Part of a data file

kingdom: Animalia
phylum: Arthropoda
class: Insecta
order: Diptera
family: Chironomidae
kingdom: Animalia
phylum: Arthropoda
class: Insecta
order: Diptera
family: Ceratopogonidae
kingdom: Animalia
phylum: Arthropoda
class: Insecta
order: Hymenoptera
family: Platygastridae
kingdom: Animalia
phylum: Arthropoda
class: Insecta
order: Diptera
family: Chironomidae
==
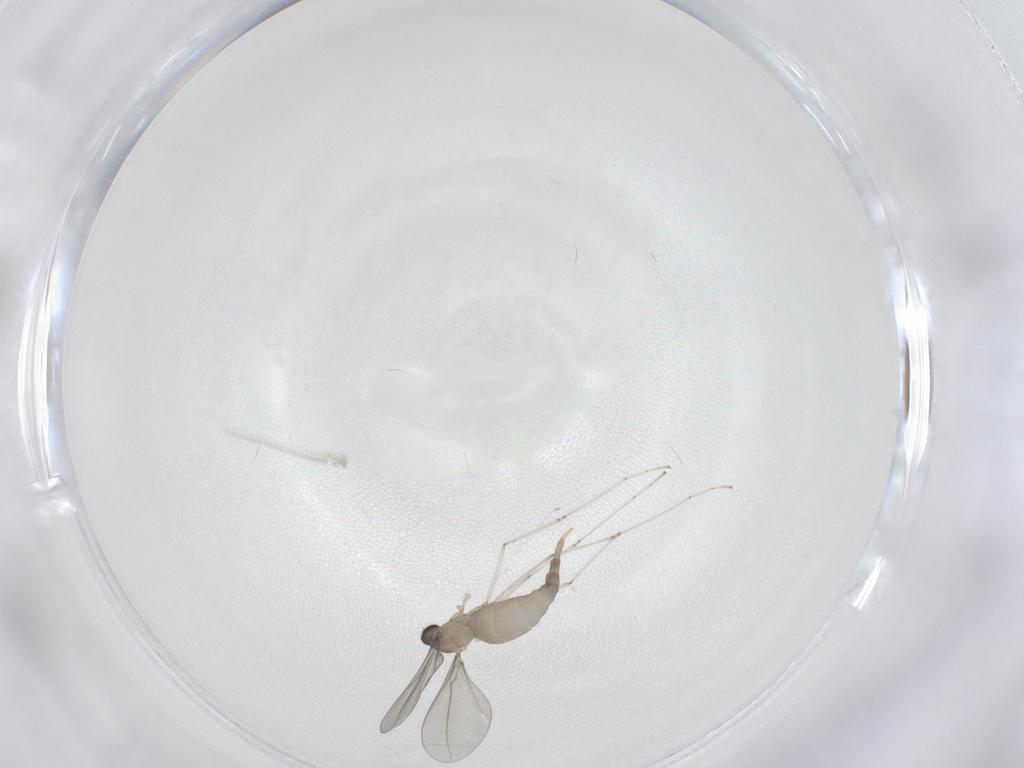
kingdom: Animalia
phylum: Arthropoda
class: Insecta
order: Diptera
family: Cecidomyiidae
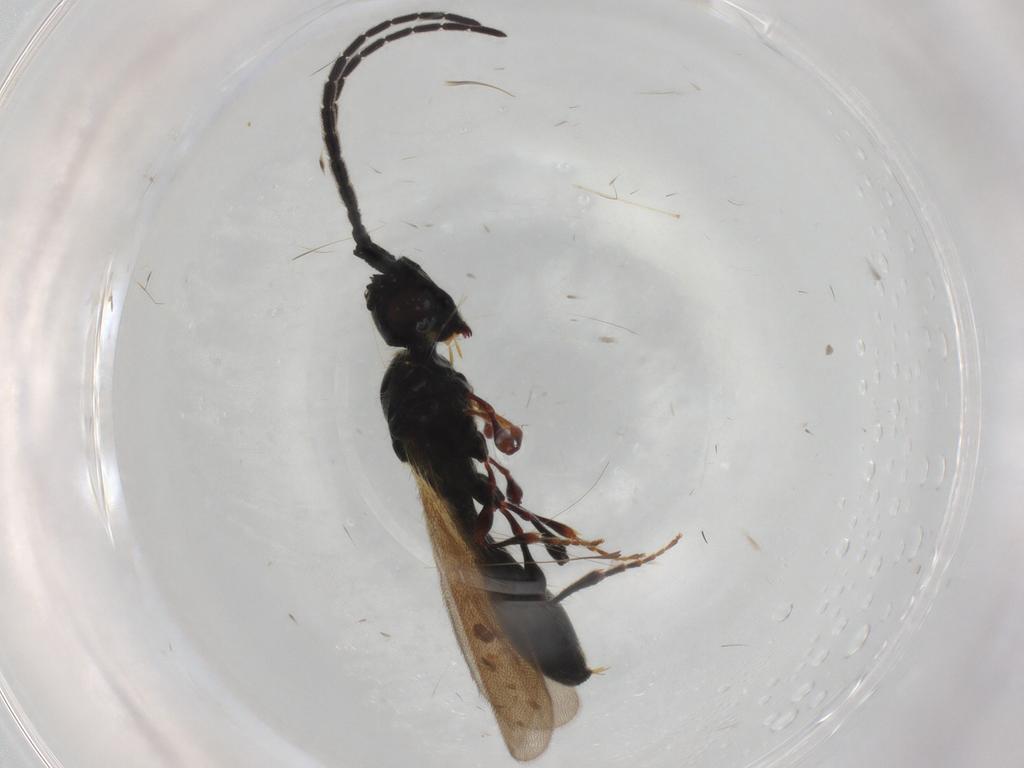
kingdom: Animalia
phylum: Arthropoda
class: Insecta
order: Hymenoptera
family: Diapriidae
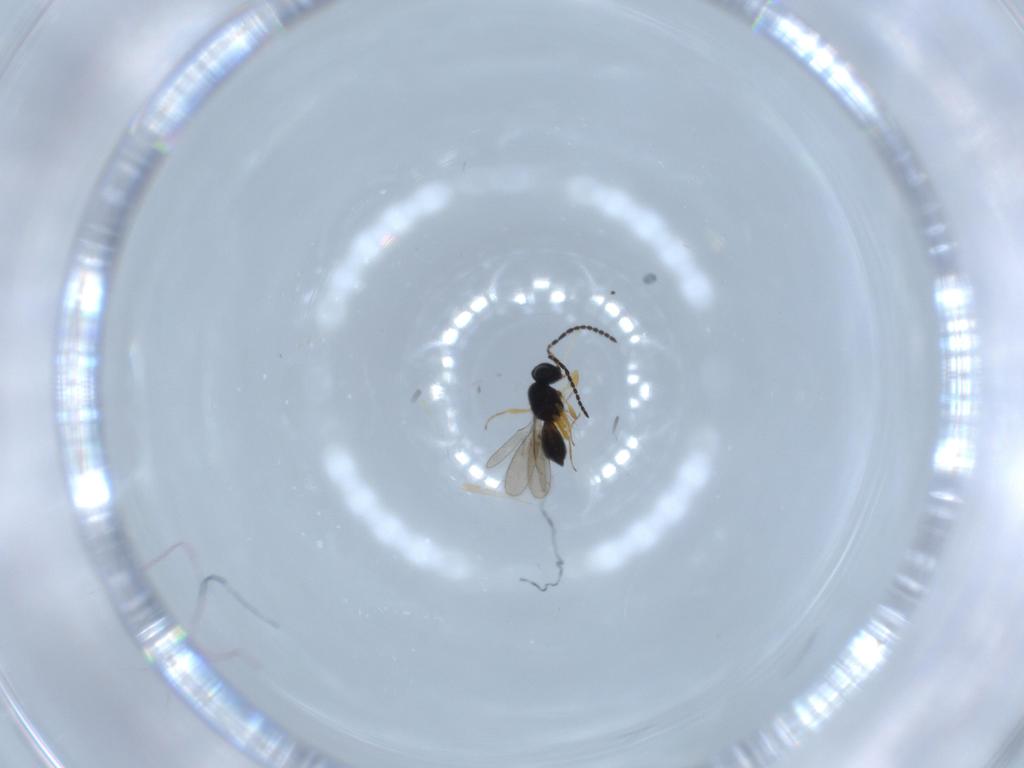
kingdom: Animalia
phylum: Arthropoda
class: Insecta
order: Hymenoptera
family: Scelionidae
==
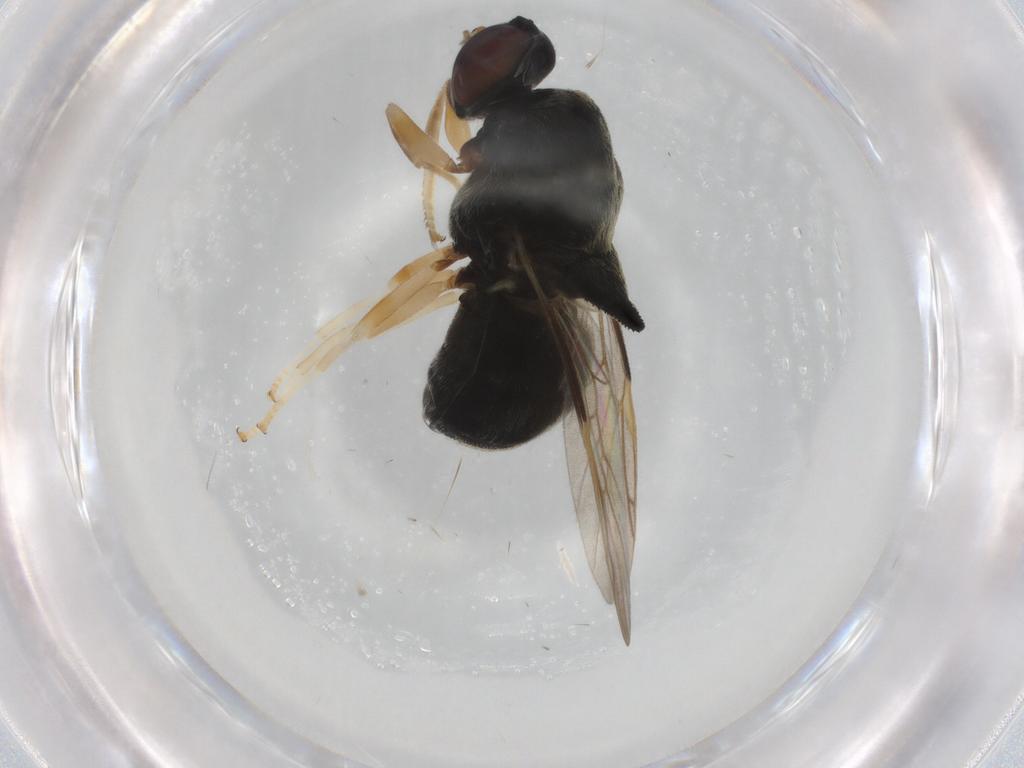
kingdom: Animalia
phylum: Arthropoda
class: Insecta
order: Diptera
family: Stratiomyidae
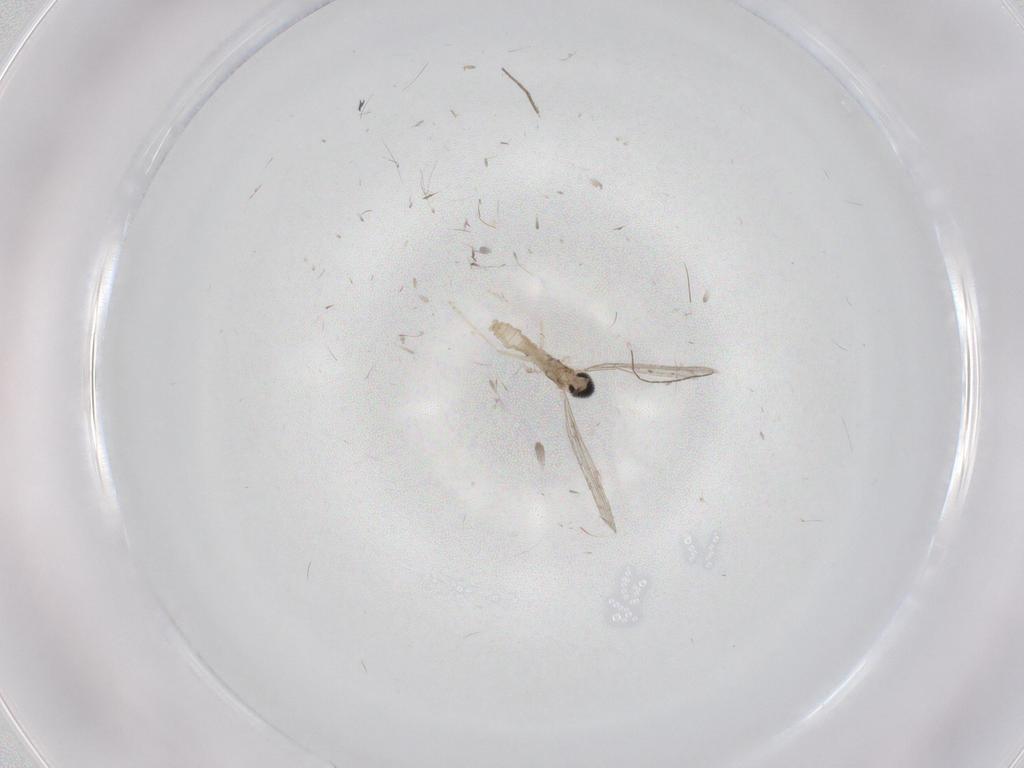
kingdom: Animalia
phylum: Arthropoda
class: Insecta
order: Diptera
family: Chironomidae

> _Instructions for the task_: Return every line from the items above that contains the word "family". Case counts.

> _Reply_:
family: Chironomidae
family: Ceratopogonidae
family: Platygastridae
family: Chironomidae
family: Cecidomyiidae
family: Diapriidae
family: Scelionidae
family: Stratiomyidae
family: Chironomidae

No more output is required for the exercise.